→ Set problem: Please copy the data below word for word, keeping each line as it appears.

→ Stored records:
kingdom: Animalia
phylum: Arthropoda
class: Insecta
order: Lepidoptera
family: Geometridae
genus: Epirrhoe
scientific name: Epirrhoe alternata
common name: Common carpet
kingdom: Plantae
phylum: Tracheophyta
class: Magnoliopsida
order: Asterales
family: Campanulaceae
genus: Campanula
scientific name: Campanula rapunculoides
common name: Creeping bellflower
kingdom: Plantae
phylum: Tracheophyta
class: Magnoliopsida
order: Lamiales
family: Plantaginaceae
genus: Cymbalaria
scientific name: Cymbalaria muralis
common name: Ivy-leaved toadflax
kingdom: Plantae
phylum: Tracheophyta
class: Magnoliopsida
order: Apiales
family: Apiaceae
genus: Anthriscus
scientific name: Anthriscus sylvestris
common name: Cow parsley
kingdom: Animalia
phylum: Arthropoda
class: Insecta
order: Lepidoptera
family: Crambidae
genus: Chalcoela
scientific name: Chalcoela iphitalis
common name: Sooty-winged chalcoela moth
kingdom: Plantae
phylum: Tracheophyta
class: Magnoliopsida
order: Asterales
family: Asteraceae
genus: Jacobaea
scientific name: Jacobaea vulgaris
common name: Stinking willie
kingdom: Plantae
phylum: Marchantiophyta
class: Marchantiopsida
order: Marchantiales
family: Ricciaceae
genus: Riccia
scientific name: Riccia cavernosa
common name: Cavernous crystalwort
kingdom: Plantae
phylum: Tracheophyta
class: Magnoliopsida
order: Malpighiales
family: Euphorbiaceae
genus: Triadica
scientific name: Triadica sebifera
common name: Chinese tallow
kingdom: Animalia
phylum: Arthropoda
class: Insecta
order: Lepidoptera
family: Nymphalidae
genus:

→ The solution:
kingdom: Animalia
phylum: Arthropoda
class: Insecta
order: Lepidoptera
family: Geometridae
genus: Epirrhoe
scientific name: Epirrhoe alternata
common name: Common carpet
kingdom: Plantae
phylum: Tracheophyta
class: Magnoliopsida
order: Asterales
family: Campanulaceae
genus: Campanula
scientific name: Campanula rapunculoides
common name: Creeping bellflower
kingdom: Plantae
phylum: Tracheophyta
class: Magnoliopsida
order: Lamiales
family: Plantaginaceae
genus: Cymbalaria
scientific name: Cymbalaria muralis
common name: Ivy-leaved toadflax
kingdom: Plantae
phylum: Tracheophyta
class: Magnoliopsida
order: Apiales
family: Apiaceae
genus: Anthriscus
scientific name: Anthriscus sylvestris
common name: Cow parsley
kingdom: Animalia
phylum: Arthropoda
class: Insecta
order: Lepidoptera
family: Crambidae
genus: Chalcoela
scientific name: Chalcoela iphitalis
common name: Sooty-winged chalcoela moth
kingdom: Plantae
phylum: Tracheophyta
class: Magnoliopsida
order: Asterales
family: Asteraceae
genus: Jacobaea
scientific name: Jacobaea vulgaris
common name: Stinking willie
kingdom: Plantae
phylum: Marchantiophyta
class: Marchantiopsida
order: Marchantiales
family: Ricciaceae
genus: Riccia
scientific name: Riccia cavernosa
common name: Cavernous crystalwort
kingdom: Plantae
phylum: Tracheophyta
class: Magnoliopsida
order: Malpighiales
family: Euphorbiaceae
genus: Triadica
scientific name: Triadica sebifera
common name: Chinese tallow
kingdom: Animalia
phylum: Arthropoda
class: Insecta
order: Lepidoptera
family: Nymphalidae
genus:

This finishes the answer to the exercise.